■ **Records supplied**
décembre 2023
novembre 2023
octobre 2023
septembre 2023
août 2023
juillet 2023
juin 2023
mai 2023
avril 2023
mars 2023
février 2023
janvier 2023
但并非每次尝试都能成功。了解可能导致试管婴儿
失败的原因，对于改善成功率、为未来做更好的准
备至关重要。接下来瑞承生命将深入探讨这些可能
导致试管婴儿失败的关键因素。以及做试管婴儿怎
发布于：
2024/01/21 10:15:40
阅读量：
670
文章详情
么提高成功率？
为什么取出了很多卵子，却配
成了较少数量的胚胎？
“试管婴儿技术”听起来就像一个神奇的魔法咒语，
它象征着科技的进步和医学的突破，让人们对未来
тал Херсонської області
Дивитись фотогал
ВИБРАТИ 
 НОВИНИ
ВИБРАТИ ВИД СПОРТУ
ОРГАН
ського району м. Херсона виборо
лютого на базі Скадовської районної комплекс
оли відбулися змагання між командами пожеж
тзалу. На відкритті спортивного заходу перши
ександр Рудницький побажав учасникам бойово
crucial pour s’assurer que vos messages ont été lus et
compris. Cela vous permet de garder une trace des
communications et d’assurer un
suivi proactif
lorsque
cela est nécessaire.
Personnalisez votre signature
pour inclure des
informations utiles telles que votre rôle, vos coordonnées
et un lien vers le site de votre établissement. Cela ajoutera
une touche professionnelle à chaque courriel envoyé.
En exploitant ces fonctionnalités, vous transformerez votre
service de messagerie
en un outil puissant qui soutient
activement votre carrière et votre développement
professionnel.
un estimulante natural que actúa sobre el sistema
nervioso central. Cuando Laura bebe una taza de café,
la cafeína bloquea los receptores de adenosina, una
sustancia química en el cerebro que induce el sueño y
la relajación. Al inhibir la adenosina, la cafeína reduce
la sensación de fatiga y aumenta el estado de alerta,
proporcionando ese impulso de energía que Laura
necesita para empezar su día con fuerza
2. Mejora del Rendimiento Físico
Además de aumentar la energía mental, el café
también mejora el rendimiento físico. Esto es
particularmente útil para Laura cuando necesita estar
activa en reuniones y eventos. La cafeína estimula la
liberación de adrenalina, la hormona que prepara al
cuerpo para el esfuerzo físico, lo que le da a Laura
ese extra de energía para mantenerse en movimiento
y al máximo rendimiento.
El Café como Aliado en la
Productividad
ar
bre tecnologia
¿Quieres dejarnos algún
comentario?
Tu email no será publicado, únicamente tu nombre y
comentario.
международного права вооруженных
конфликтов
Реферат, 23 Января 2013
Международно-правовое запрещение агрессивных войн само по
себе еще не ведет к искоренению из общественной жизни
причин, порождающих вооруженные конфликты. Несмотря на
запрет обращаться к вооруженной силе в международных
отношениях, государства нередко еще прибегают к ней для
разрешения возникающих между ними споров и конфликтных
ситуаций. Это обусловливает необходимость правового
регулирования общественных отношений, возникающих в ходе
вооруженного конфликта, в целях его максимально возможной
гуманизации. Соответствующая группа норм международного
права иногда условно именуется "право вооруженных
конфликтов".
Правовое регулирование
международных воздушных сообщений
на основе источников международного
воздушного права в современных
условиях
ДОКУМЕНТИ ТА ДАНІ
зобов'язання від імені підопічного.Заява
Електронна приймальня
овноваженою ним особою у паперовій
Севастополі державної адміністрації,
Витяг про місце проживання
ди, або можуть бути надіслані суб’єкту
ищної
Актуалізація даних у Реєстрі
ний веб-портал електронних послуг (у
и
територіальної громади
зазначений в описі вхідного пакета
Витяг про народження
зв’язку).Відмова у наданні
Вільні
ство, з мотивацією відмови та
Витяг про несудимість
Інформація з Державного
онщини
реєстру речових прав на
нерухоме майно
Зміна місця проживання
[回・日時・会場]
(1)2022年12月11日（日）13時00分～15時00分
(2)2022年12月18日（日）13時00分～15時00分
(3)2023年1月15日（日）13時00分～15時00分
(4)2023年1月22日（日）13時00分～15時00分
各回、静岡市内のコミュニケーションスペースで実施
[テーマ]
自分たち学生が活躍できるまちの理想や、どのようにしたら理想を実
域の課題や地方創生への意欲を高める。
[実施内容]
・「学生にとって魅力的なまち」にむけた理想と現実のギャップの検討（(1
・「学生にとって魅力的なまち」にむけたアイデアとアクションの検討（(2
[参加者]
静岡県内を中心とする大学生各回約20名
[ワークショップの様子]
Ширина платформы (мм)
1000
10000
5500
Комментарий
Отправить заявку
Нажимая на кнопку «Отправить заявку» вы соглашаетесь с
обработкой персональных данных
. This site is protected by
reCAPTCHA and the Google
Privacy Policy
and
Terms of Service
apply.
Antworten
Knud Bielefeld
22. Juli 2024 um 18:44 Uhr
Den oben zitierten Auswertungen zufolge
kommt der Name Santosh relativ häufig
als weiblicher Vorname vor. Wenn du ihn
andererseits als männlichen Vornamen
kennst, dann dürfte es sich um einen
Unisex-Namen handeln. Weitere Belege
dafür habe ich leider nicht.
...
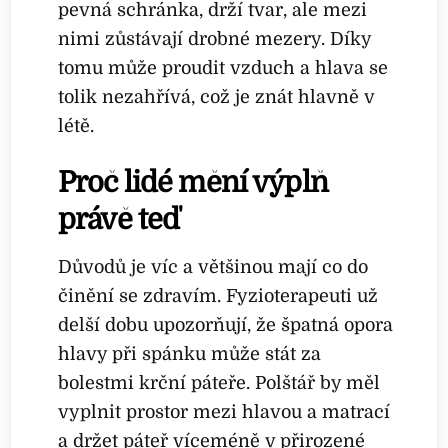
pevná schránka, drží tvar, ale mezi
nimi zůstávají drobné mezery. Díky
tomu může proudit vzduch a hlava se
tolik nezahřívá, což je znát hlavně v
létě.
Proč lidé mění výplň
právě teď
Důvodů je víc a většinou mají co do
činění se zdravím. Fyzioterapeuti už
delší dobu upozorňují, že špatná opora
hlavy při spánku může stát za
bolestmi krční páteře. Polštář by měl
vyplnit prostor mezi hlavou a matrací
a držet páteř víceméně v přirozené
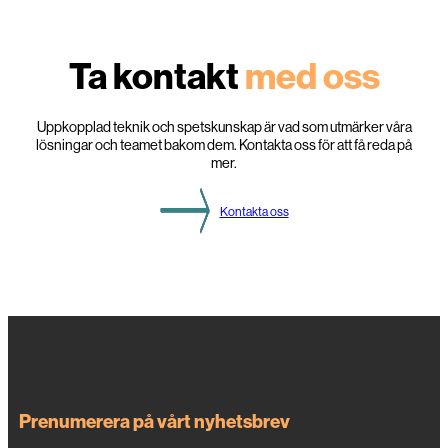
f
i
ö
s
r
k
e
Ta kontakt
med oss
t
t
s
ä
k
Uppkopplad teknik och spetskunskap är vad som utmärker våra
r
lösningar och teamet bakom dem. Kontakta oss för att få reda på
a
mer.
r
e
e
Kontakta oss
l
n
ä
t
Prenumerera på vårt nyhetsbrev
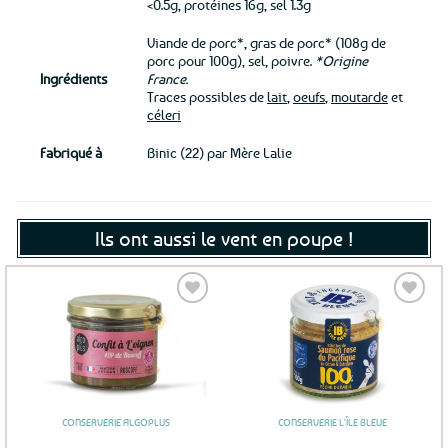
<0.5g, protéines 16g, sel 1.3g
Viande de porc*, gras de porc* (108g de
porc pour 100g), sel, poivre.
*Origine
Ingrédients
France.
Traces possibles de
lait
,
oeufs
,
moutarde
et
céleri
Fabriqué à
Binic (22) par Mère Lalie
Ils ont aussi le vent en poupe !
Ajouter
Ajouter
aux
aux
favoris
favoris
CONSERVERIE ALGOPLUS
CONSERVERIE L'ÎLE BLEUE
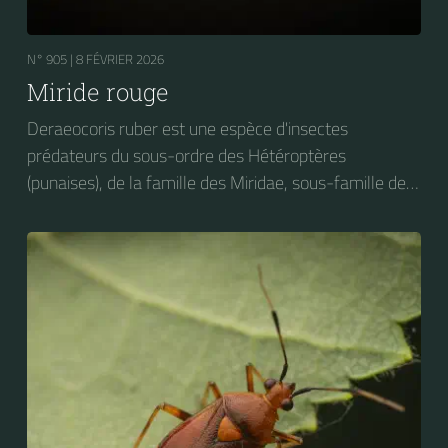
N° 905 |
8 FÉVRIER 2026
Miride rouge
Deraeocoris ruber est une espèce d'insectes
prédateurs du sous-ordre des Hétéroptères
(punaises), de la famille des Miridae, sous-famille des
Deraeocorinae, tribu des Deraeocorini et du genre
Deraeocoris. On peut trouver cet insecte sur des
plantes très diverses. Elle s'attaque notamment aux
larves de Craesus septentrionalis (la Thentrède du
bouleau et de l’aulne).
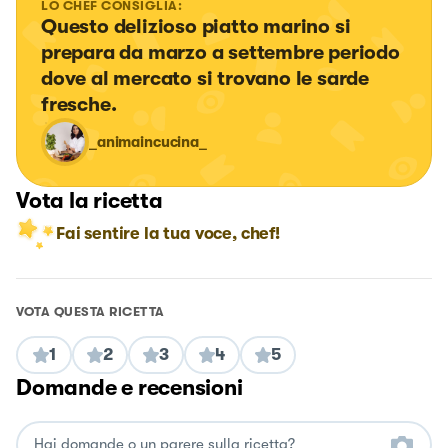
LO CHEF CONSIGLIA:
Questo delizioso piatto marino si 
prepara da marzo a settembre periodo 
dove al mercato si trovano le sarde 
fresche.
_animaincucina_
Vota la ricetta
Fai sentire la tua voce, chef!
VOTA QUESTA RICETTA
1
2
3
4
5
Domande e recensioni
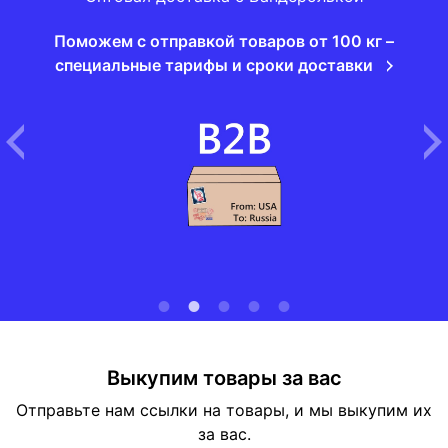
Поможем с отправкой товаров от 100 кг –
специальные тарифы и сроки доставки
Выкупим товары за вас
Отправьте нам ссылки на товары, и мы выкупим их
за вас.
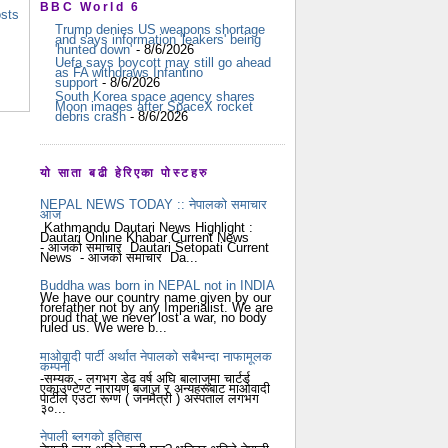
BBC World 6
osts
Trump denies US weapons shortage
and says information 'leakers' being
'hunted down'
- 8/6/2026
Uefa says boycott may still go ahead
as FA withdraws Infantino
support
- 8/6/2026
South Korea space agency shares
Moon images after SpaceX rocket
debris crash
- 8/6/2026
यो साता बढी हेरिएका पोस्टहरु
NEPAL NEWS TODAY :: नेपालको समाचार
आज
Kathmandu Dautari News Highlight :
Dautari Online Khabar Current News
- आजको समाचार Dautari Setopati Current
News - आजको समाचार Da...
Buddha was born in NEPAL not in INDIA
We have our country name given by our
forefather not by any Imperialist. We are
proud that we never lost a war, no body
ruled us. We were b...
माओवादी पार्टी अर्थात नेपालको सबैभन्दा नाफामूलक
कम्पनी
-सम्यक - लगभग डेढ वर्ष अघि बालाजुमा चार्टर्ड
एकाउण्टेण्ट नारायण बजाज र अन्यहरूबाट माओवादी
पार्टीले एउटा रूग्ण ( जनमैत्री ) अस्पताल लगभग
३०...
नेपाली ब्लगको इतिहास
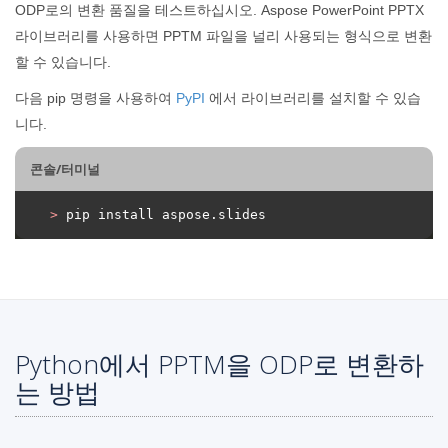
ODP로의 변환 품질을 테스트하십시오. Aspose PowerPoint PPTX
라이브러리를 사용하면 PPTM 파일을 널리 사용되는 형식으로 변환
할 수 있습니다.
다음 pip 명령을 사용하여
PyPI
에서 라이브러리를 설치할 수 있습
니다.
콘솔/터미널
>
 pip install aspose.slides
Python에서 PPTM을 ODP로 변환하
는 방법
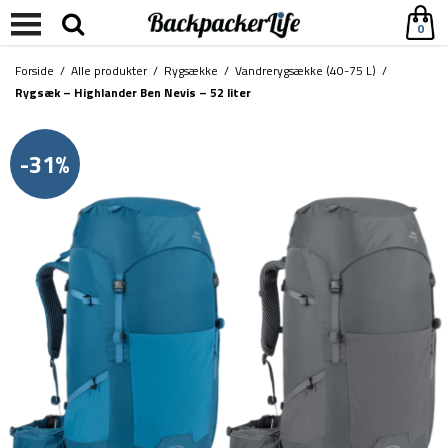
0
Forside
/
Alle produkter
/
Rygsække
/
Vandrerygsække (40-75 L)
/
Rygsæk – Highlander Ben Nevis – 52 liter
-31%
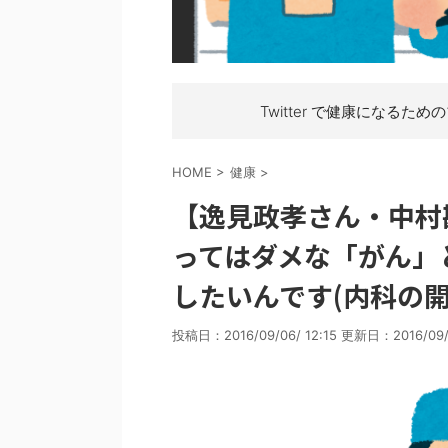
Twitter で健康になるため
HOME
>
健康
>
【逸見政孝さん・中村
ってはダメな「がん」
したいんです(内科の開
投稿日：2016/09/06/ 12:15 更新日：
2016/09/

■ **What needs to be done**
Pick out every line in the records that contains the word "vous", and copy each one in full.

■ **Written answer**
compris. Cela vous permet de garder une trace des
En exploitant ces fonctionnalités, vous transformerez votre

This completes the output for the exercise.